++++ Data excerpts

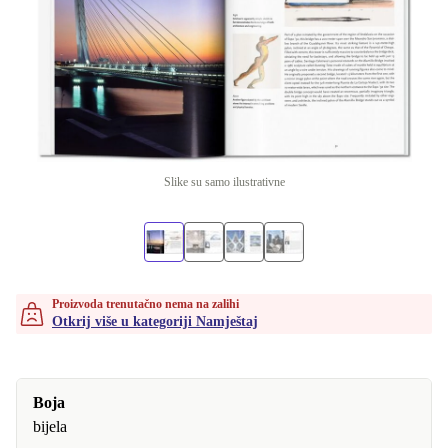
Slike su samo ilustrativne
Proizvoda trenutačno nema na zalihi
Otkrij više u kategoriji Namještaj
Boja
bijela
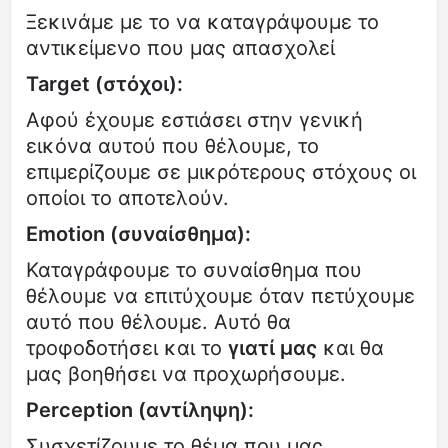
Ξεκινάμε με το να καταγράψουμε το
αντικείμενο που μας απασχολεί
Target (στόχοι):
Αφού έχουμε εστιάσει στην γενική
εικόνα αυτού που θέλουμε, το
επιμερίζουμε σε μικρότερους στόχους οι
οποίοι το αποτελούν.
Emotion (συναίσθημα):
Καταγράφουμε το συναίσθημα που
θέλουμε να επιτύχουμε όταν πετύχουμε
αυτό που θέλουμε. Αυτό θα
τροφοδοτήσει και το
γιατί μας
και θα
μας βοηθήσει να προχωρήσουμε.
Perception (αντίληψη):
Συσχετίζουμε το θέμα που μας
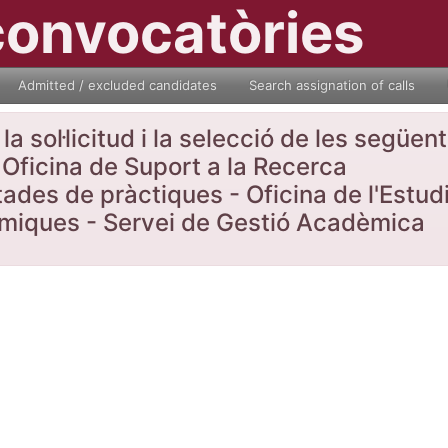
convocatòries
Admitted / excluded candidates
Search assignation of calls
a sol·licitud i la selecció de les següe
Oficina de Suport a la Recerca
tades de pràctiques - Oficina de l'Estud
nòmiques - Servei de Gestió Acadèmica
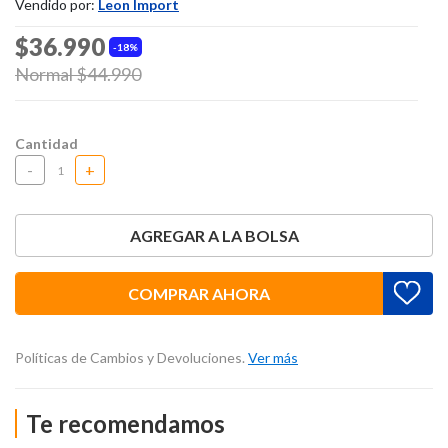
Vendido por:
Leon Import
$36.990
18%
Price reduced from
Normal $44.990
to
Cantidad
-
+
AGREGAR A LA BOLSA
COMPRAR AHORA
Políticas de Cambios y Devoluciones.
Ver más
Te recomendamos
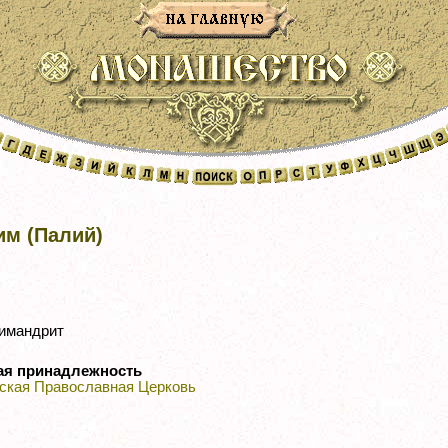
им (Палий)
имандрит
ая принадлежность
ская Православная Церковь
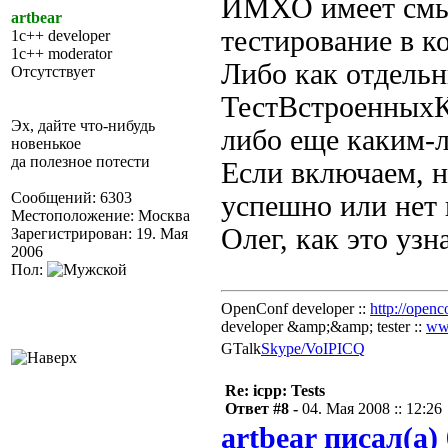
ИМХО имеет смыс
artbear
тестирование в к
1c++ developer
1c++ moderator
Либо как отдельн
Отсутствует
ТестВстроенныхК
Эх, дайте что-нибудь
либо еще каким-
новенькое
да полезное потести
Если включаем, н
Сообщений: 6303
успешно или нет 
Местоположение: Москва
Олег, как это узн
Зарегистрирован: 19. Мая
2006
Пол:
OpenConf developer ::
http://openc
developer &amp;&amp; tester ::
ww
GTalk
Skype/VoIP
ICQ
Re: icpp: Tests
Ответ #8 -
04. Мая 2008 :: 12:26
artbear писал(а)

++++++++

* **Task brief**: Copy every line of text from the data above, character for character and in the same order, leaving out the pictures.

* **Output for this exercise**:
Slike su samo ilustrativne
Proizvoda trenutačno nema na zalihi
Otkrij više u kategoriji Namještaj
Boja
bijela
Ξεκινάμε με το να καταγράψουμε το
αντικείμενο που μας απασχολεί
Target (στόχοι):
Αφού έχουμε εστιάσει στην γενική
εικόνα αυτού που θέλουμε, το
επιμερίζουμε σε μικρότερους στόχους οι
οποίοι το αποτελούν.
Emotion (συναίσθημα):
Καταγράφουμε το συναίσθημα που
θέλουμε να επιτύχουμε όταν πετύχουμε
αυτό που θέλουμε. Αυτό θα
τροφοδοτήσει και το
γιατί μας
και θα
μας βοηθήσει να προχωρήσουμε.
Perception (αντίληψη):
Συσχετίζουμε το θέμα που μας
convocatòries
Admitted / excluded candidates
Search assignation of calls
a sol·licitud i la selecció de les següe
Oficina de Suport a la Recerca
tades de pràctiques - Oficina de l'Estud
nòmiques - Servei de Gestió Acadèmica
Vendido por:
Leon Import
$36.990
18%
Price reduced from
Normal $44.990
to
Cantidad
-
+
AGREGAR A LA BOLSA
COMPRAR AHORA
Políticas de Cambios y Devoluciones.
Ver más
Te recomendamos
им (Палий)
имандрит
ая принадлежность
ская Православная Церковь
ИМХО имеет смыс
artbear
тестирование в к
1c++ developer
1c++ moderator
Либо как отдельн
Отсутствует
ТестВстроенныхК
Эх, дайте что-нибудь
либо еще каким-
новенькое
да полезное потести
Если включаем, н
Сообщений: 6303
успешно или нет 
Местоположение: Москва
Олег, как это узн
Зарегистрирован: 19. Мая
2006
Пол:
OpenConf developer ::
http://openc
developer &amp;&amp; tester ::
ww
GTalk
Skype/VoIP
ICQ
Re: icpp: Tests
Ответ #8 -
04. Мая 2008 :: 12:26
artbear писал(а)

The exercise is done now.